Duas das mais difundidas fotografias de Charles De Gaulle (1890-1970) ilustram de forma sinóptica o essencial do seu legado como homem público com um lugar central na História da França e da Europa. A primeira foi obtida a 18 de junho de 1940, nos estúdios da BBC, no momento em que a partir de Londres exortava os franceses a resistirem aos ocupantes nazis e aos colaboracionistas de Vichy. A outra apanhou-o em 1970, quase no final da vida, quando já sem qualquer cargo passeava com a mulher, Yvonne, pela propriedade-refúgio de Colombey-les-Deux-Églises. Entre o momento da empolgada coragem e o da retirada amarga e sem glória tinham decorrido apenas três décadas, suficientes, no entanto, para fazerem do general uma figura decisiva do segundo pós-guerra. Escrita por Éric Roussel, jornalista do Figaro, esta biografia evoca no entanto um De Gaulle peculiar, reescrevendo certos momentos do seu trajeto e juntando-lhe outros, por ter sido possível ao autor aceder a arquivos entretanto abertos onde encontrou entrevistas, declarações, citações e confidências menos conhecidas ou de todo ignoradas.
Por isso é um De Gaulle mais pragmático do que dogmático, mais inconstante do que consequente, aquele que Roussel revela. Isso é bem visível em situações tão complexas quanto as que levaram ao seu corte pessoal com o marechal Pétain, de quem fora aliás diligente ajudante, à organização em Londres da resistência militar francesa ao invasor nazi, à condução das negociações que levaram à independência da Argélia, à participação na construção de uma Europa preocupada em fazer frente à crescente hegemonia americana. Numa época como a atual, em que os destinos da Europa são ajustados entre Paris e Berlim, vale a pena rever aqui o arranque da aproximação de princípios políticos e de interesses entre a França gaullista e a Alemanha Federal governada por um Konrad Adenauer com quem o biografado facilmente encontrou pontos de contacto.

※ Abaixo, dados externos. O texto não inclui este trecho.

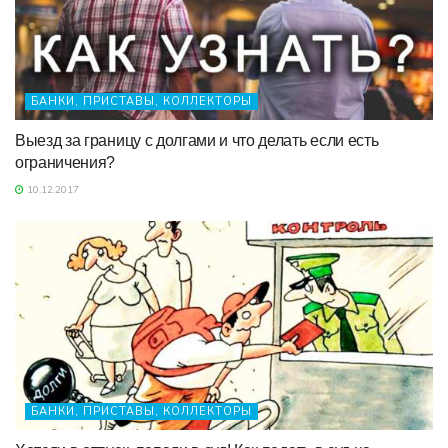
БАНКИ, ПРИСТАВЫ, КОЛЛЕКТОРЫ
Выезд за границу с долгами и что делать если есть
ограничения?
10.12.2017
БАНКИ, ПРИСТАВЫ, КОЛЛЕКТОРЫ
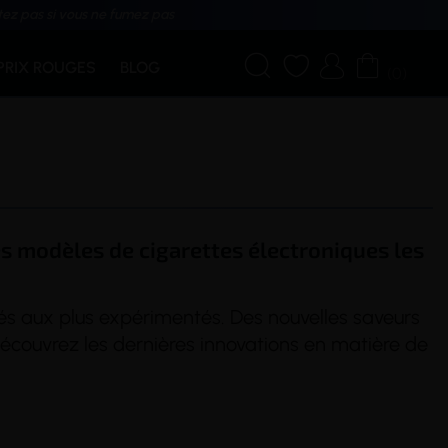
tez pas si vous ne fumez pas




PRIX ROUGES
BLOG
(0)
es modèles de cigarettes électroniques les
s aux plus expérimentés. Des nouvelles saveurs
découvrez les dernières innovations en matière de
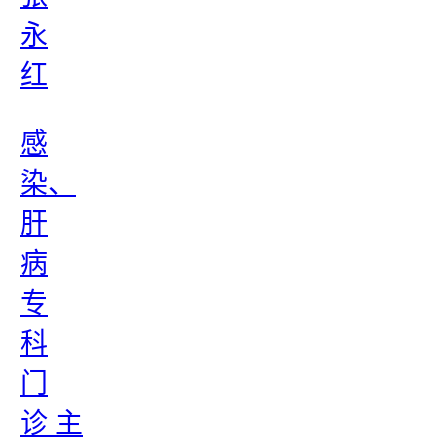
永
红
感
染、
肝
病
专
科
门
诊 主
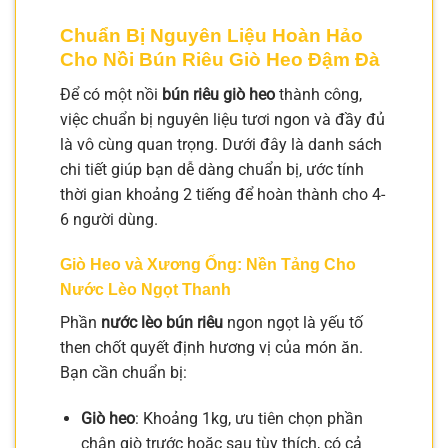
Chuẩn Bị Nguyên Liệu Hoàn Hảo
Cho Nồi Bún Riêu Giò Heo Đậm Đà
Để có một nồi
bún riêu giò heo
thành công,
việc chuẩn bị nguyên liệu tươi ngon và đầy đủ
là vô cùng quan trọng. Dưới đây là danh sách
chi tiết giúp bạn dễ dàng chuẩn bị, ước tính
thời gian khoảng 2 tiếng để hoàn thành cho 4-
6 người dùng.
Giò Heo và Xương Ống: Nền Tảng Cho
Nước Lèo Ngọt Thanh
Phần
nước lèo bún riêu
ngon ngọt là yếu tố
then chốt quyết định hương vị của món ăn.
Bạn cần chuẩn bị:
Giò heo
: Khoảng 1kg, ưu tiên chọn phần
chân giò trước hoặc sau tùy thích, có cả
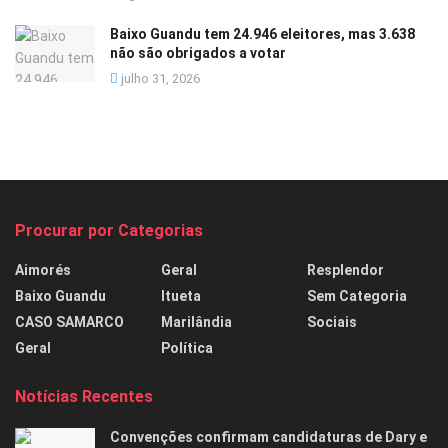
Baixo Guandu tem 24.946 eleitores, mas 3.638
não são obrigados a votar
julho 31, 2026
Procurar por Categorias
Aimorés
Geral
Resplendor
Baixo Guandu
Itueta
Sem Categoria
CASO SAMARCO
Marilândia
Sociais
Geral
Política
Notícias Recentes
Convenções confirmam candidaturas de Dary e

Claro que esta razoável revisão do percurso de De Gaulle não ilude a sua formação e as suas convicções conservadoras – cedo declarou a sua aversão à tradição iluminista, foi incapaz de compreender o Maio de 68, chegou a declarar simpatia por uma eventual restauração monárquica – nem o exagerado conceito que tinha das suas próprias capacidades. Um fragmento do seu autorretrato é, sob este aspeto, elucidativo: «As personalidades poderosas, organizadas para a luta, a provação e os grandes acontecimentos nem sempre têm vantagens óbvias, aquela sedução superficial que agrada no curso da vida ordinária.» Daí, pois, o dever que, para o general, estas tinham de agir como seres solitários equipados com uma vontade indómita. Este livro, de leitura fácil mas útil, mostra de que forma o ex-presidente francês procurou levar a cabo a parte desse destino singular que acreditava estar-lhe destinada.
Éric Roussel, De Gaulle. Trad. de Victor Silva. Edições 70. 244 págs. Nota publicada na revista LER de Outubro de 2011.